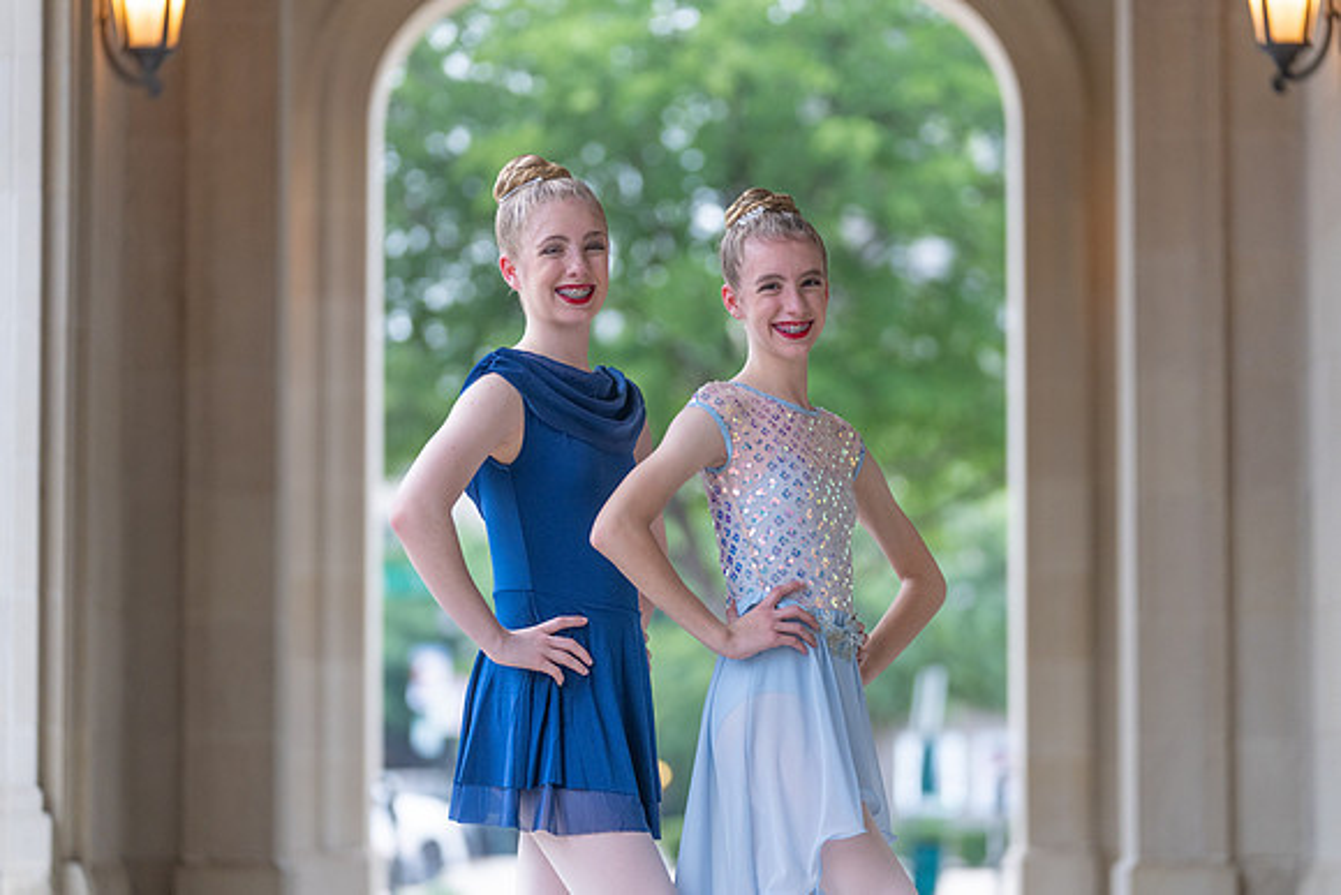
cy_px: 448
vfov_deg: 10.2
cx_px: 670
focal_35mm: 135
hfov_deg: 15.2
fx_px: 5035
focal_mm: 132
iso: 800
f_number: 2.8
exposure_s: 1/320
++++++++
*Task directions*.
The records above are to be copied exactly, with no pictures carried over.

*Task solution*.
cy_px: 448
vfov_deg: 10.2
cx_px: 670
focal_35mm: 135
hfov_deg: 15.2
fx_px: 5035
focal_mm: 132
iso: 800
f_number: 2.8
exposure_s: 1/320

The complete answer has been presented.